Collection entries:
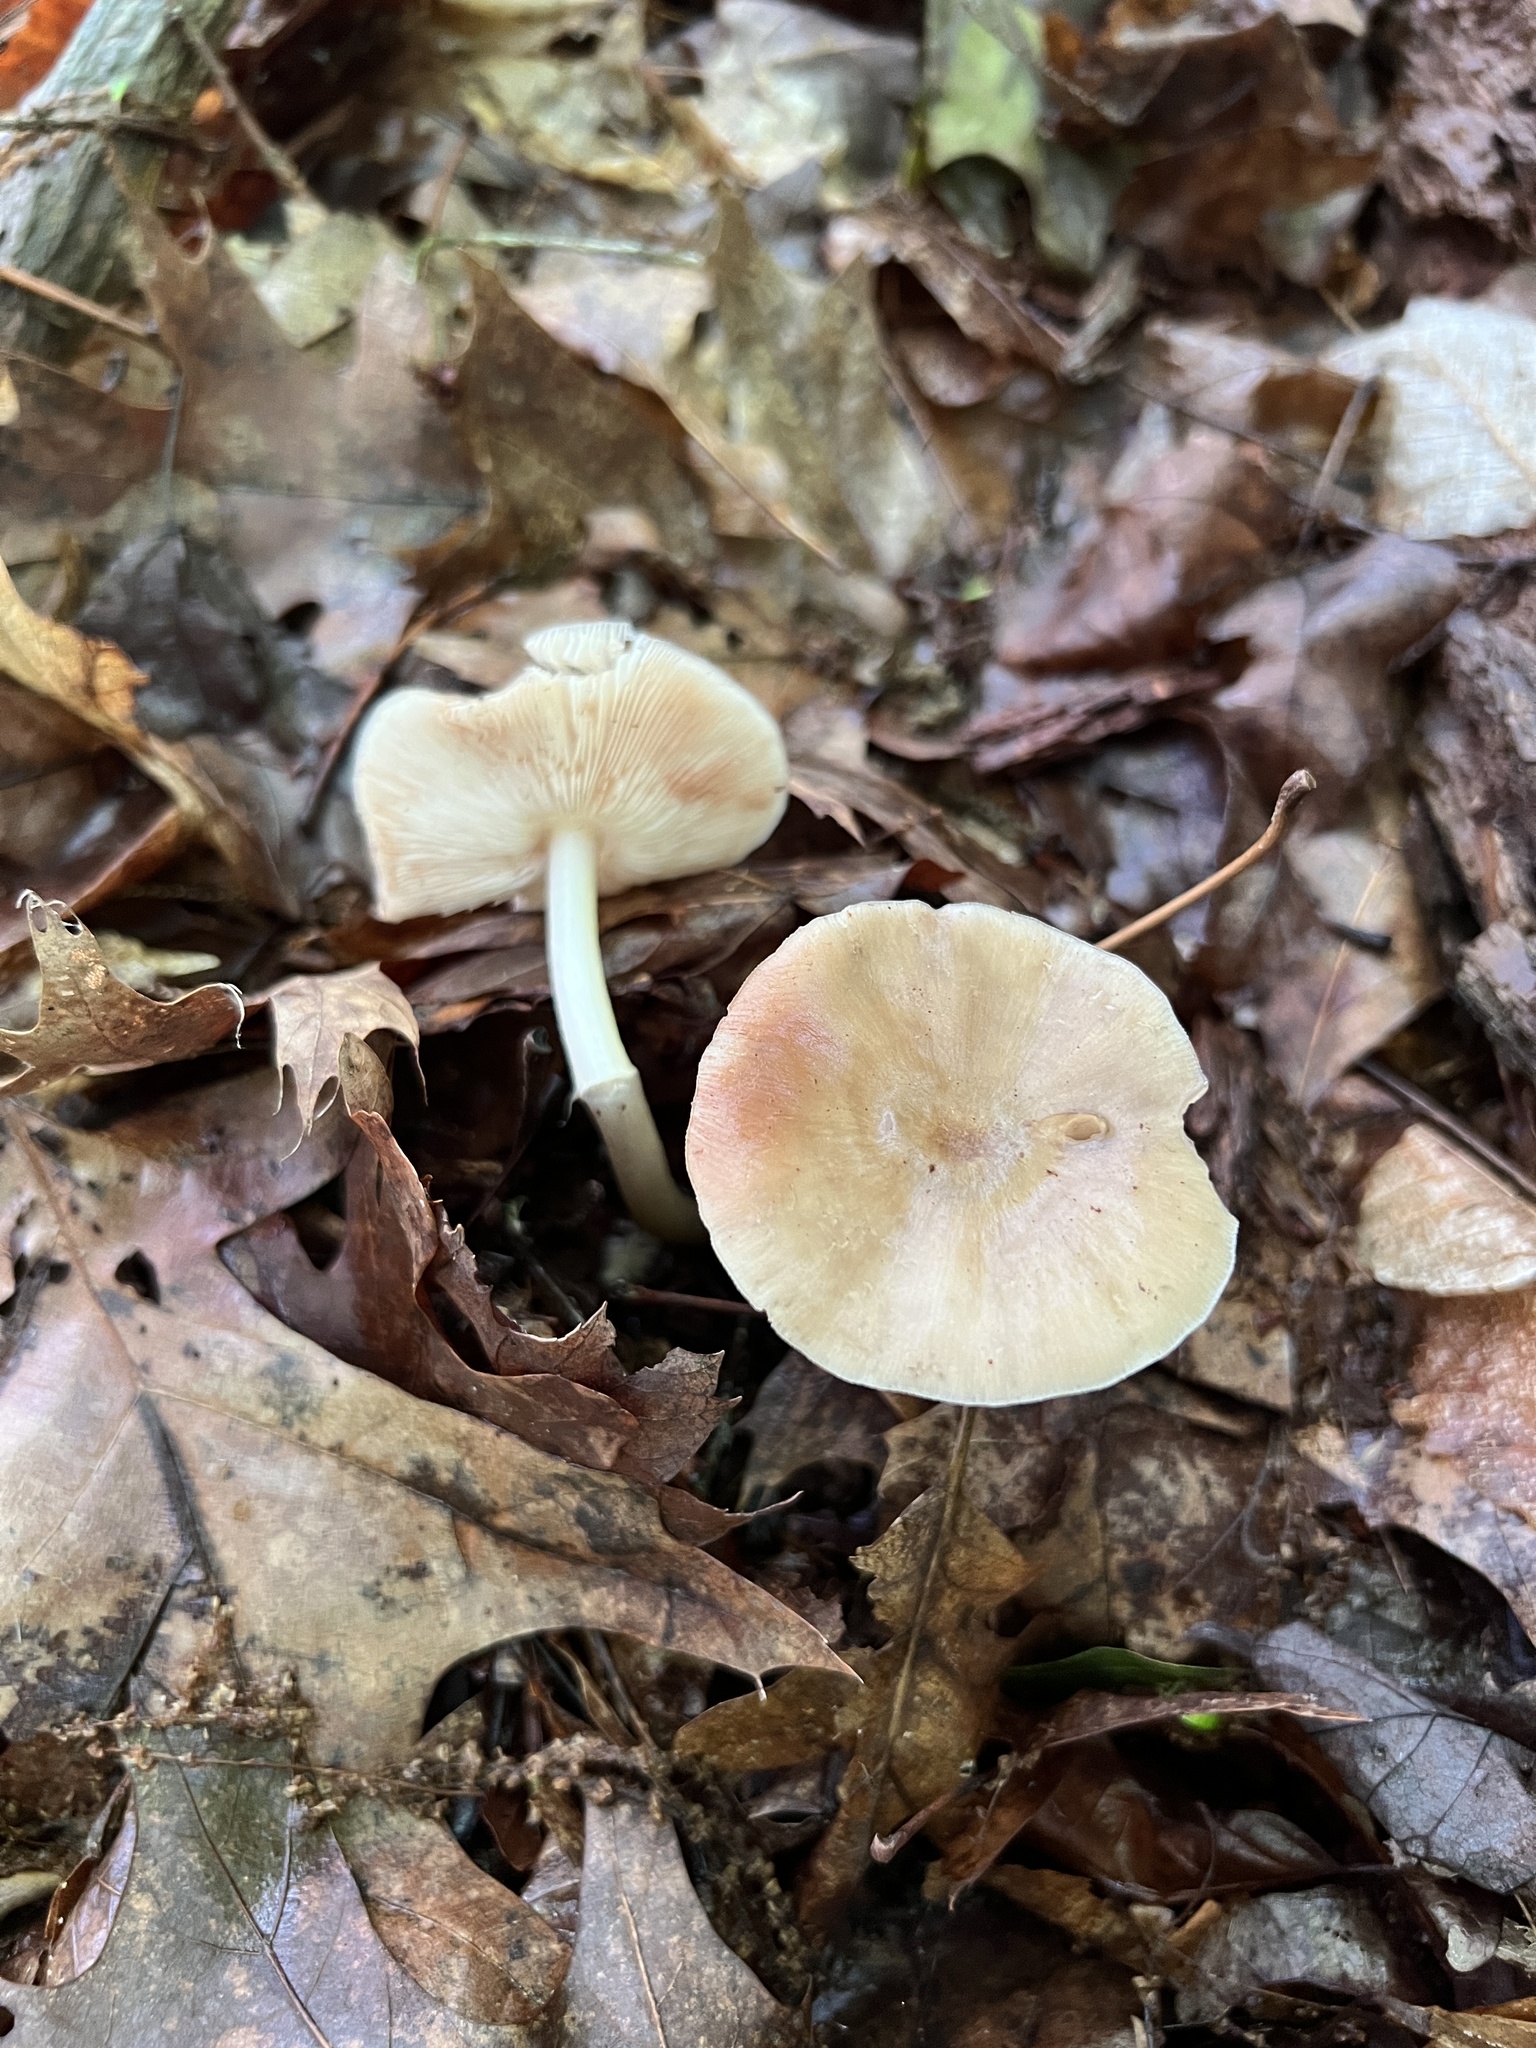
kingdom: Fungi
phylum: Basidiomycota
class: Agaricomycetes
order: Agaricales
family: Omphalotaceae
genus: Gymnopus
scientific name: Gymnopus dryophilus
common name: Penny top
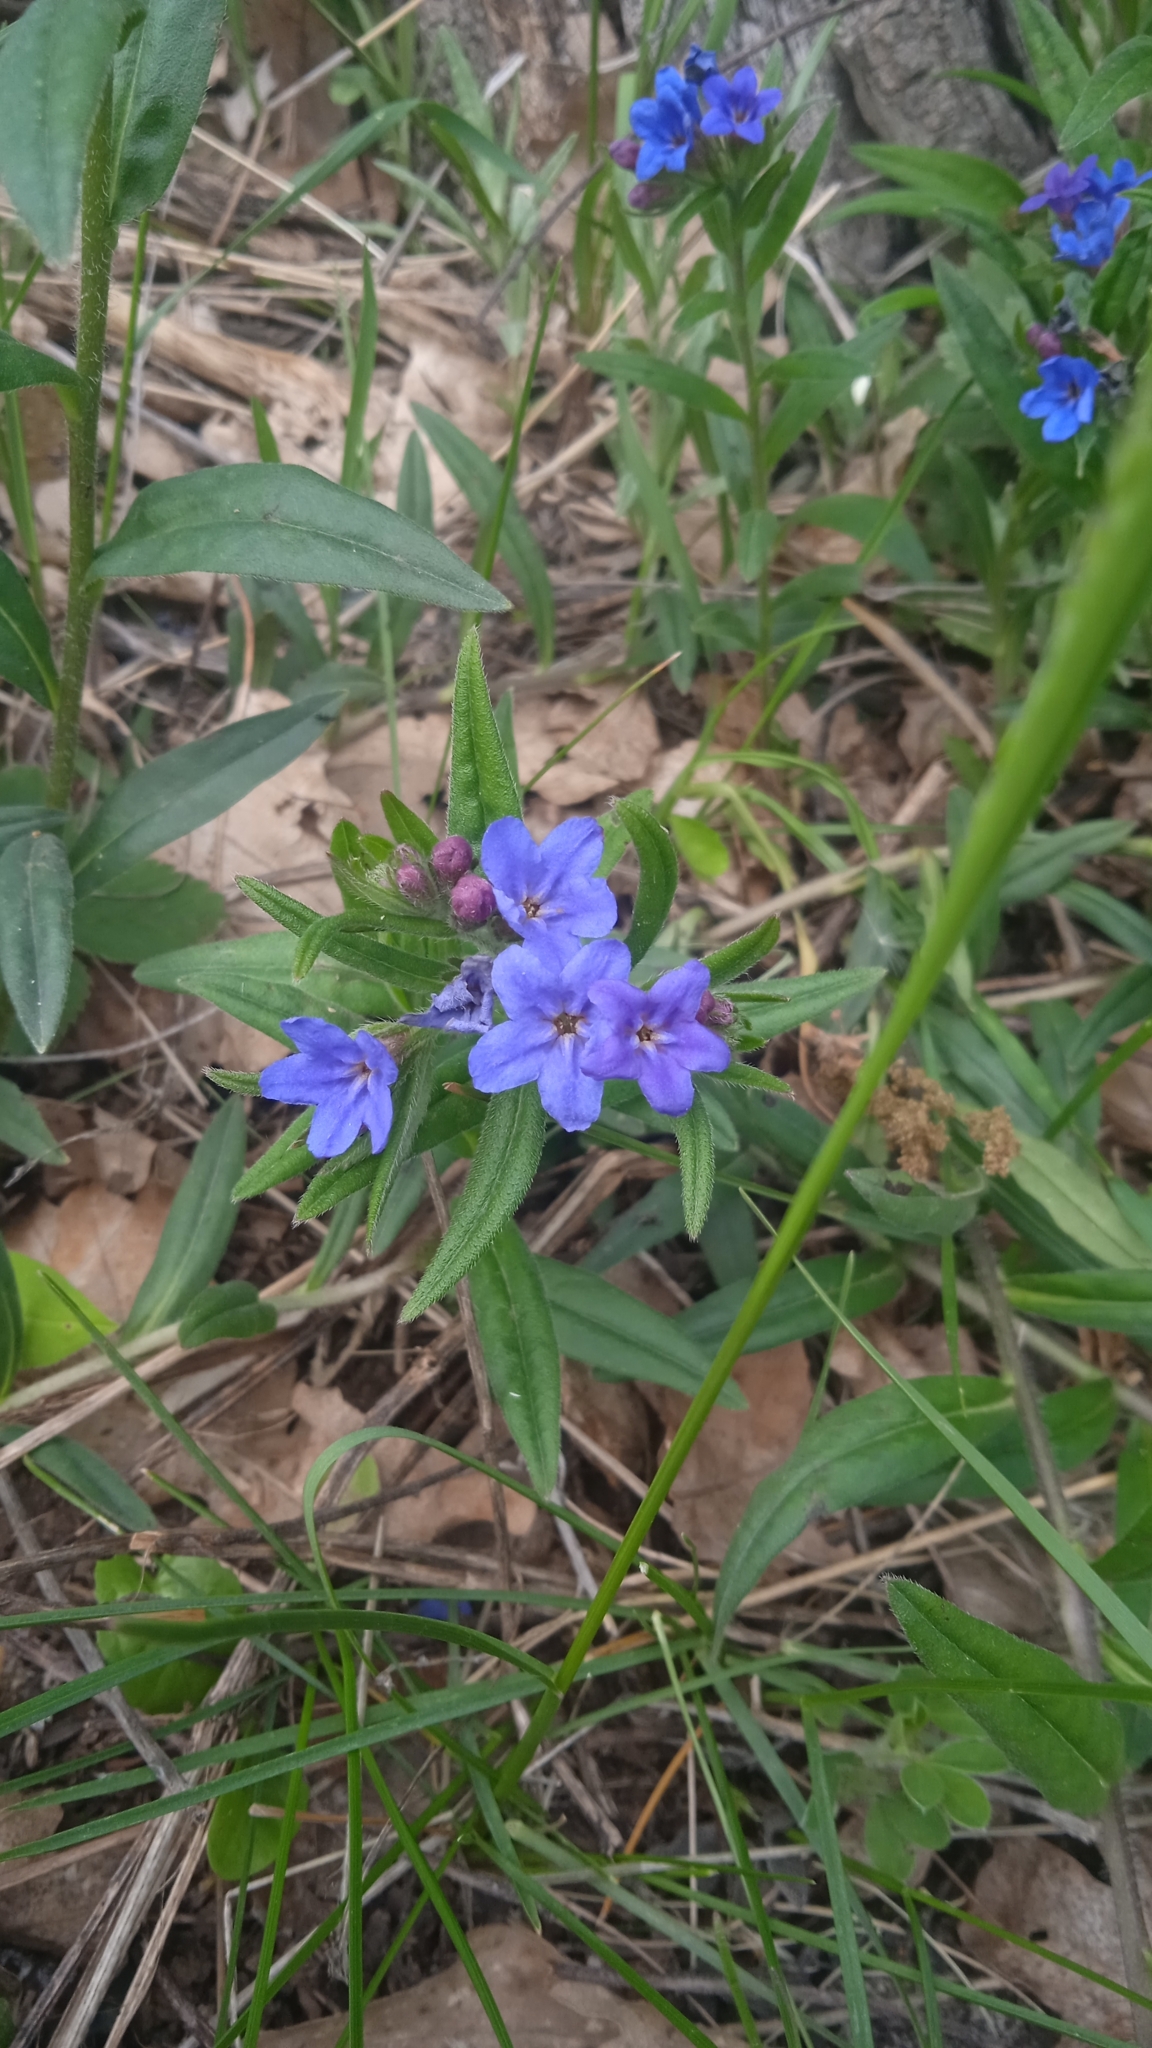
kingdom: Plantae
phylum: Tracheophyta
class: Magnoliopsida
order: Boraginales
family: Boraginaceae
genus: Aegonychon
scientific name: Aegonychon purpurocaeruleum
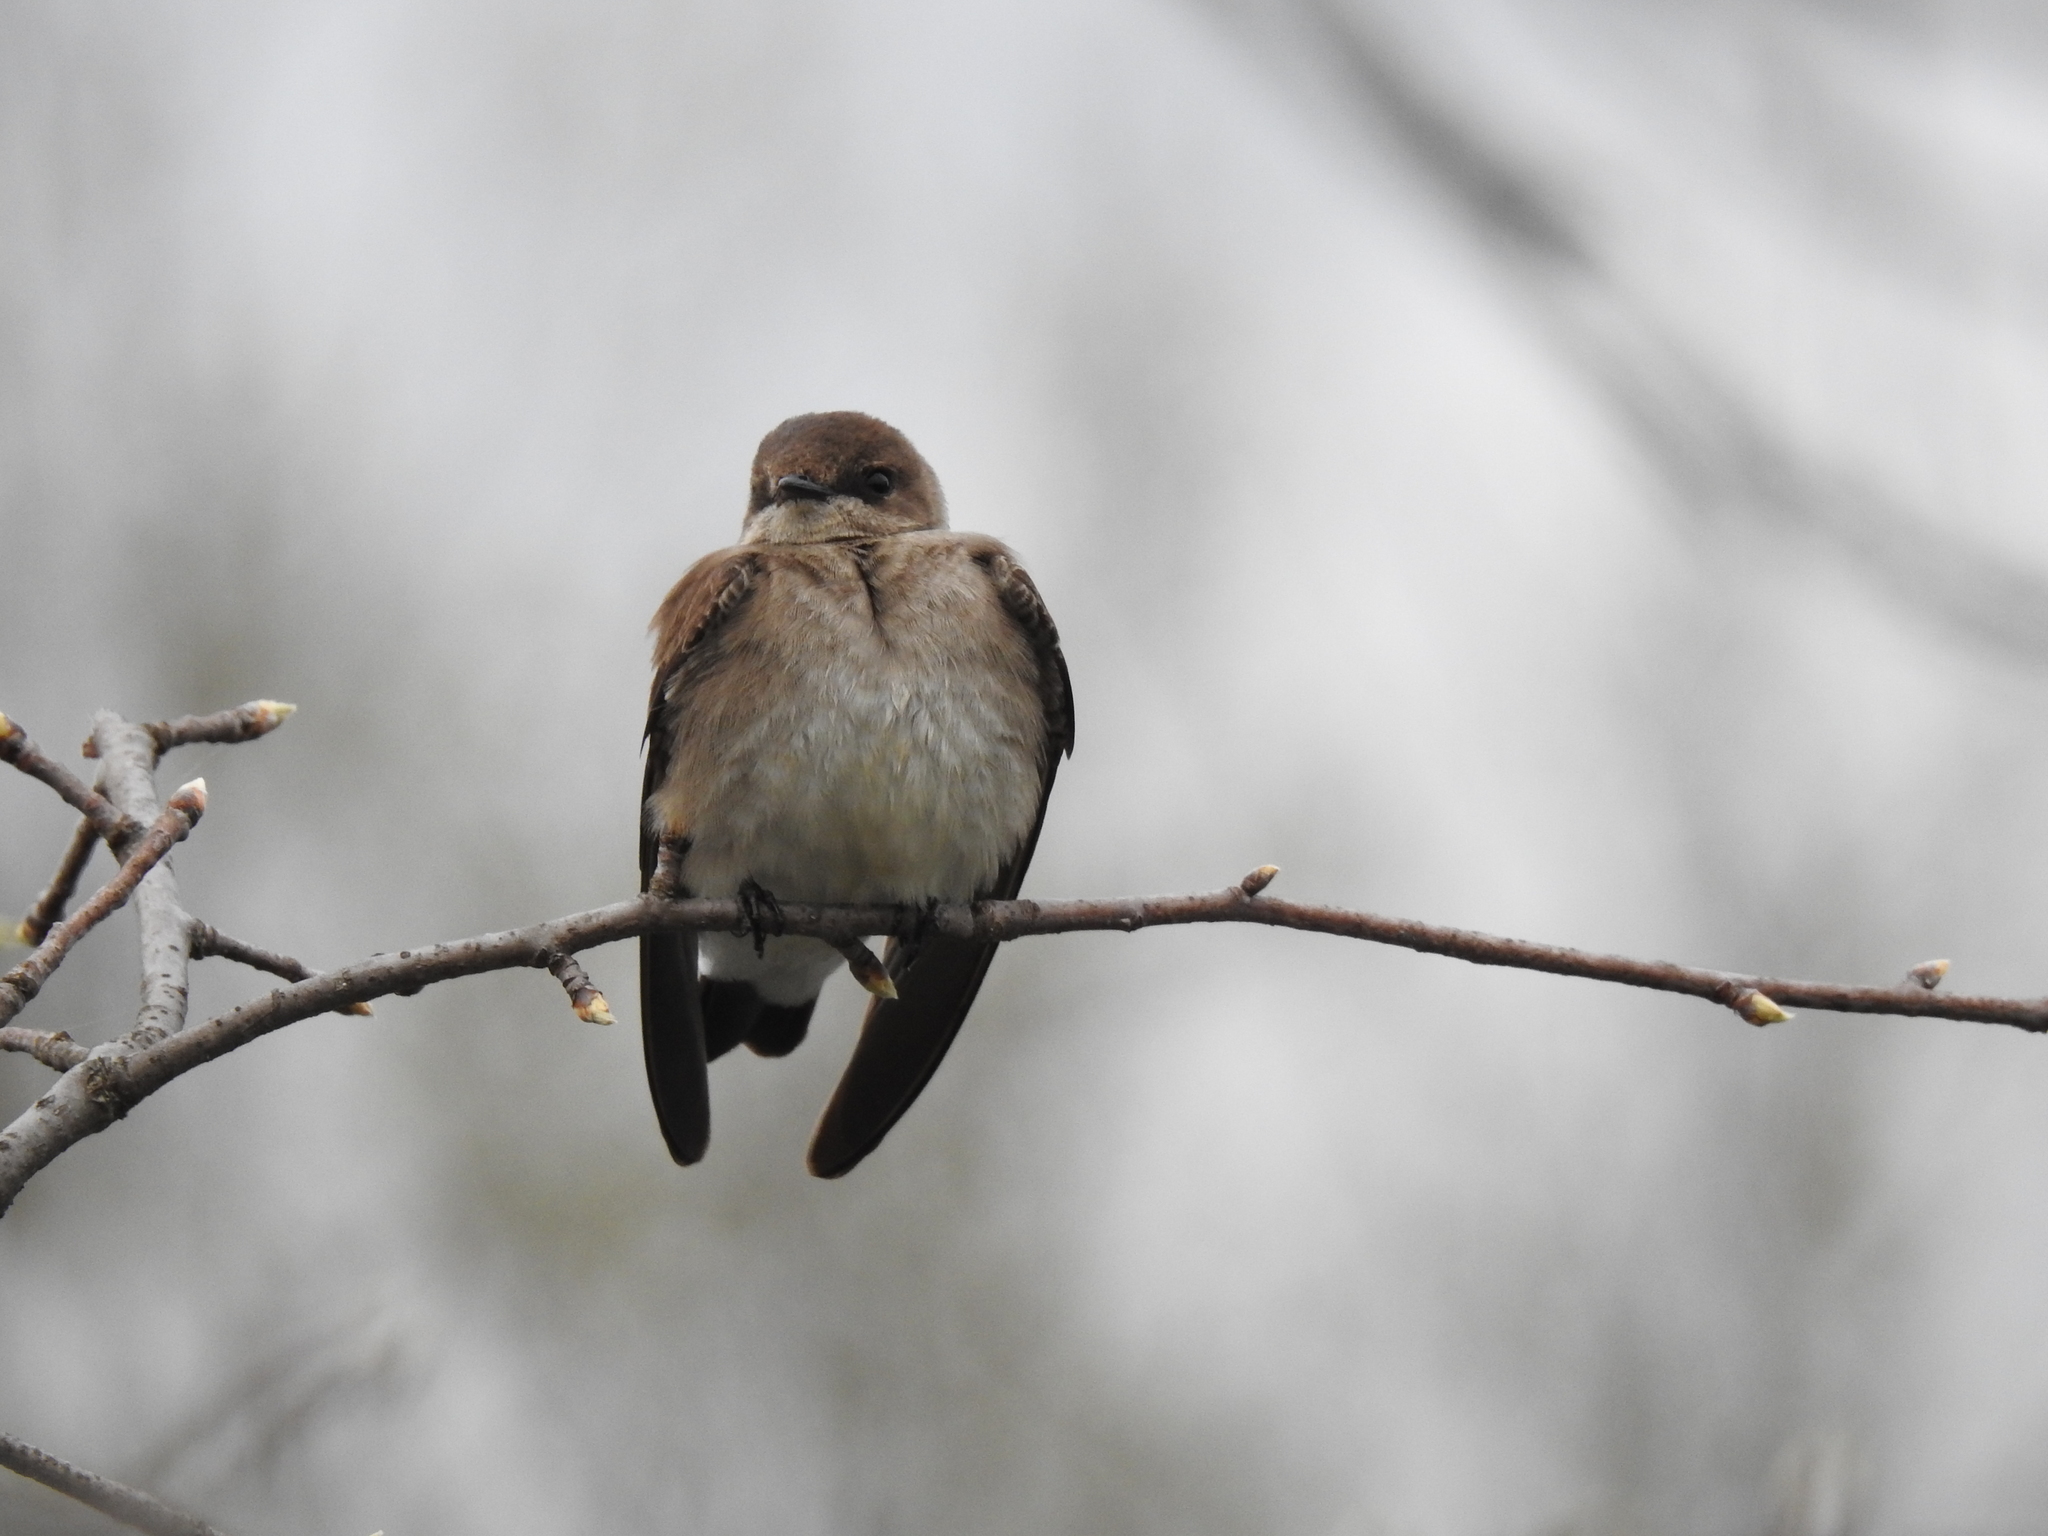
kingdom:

> Short task:
List each row that contains the string "name", treating uppercase and lowercase as different.

> Exercise output:
scientific name: Gymnopus dryophilus
common name: Penny top
scientific name: Aegonychon purpurocaeruleum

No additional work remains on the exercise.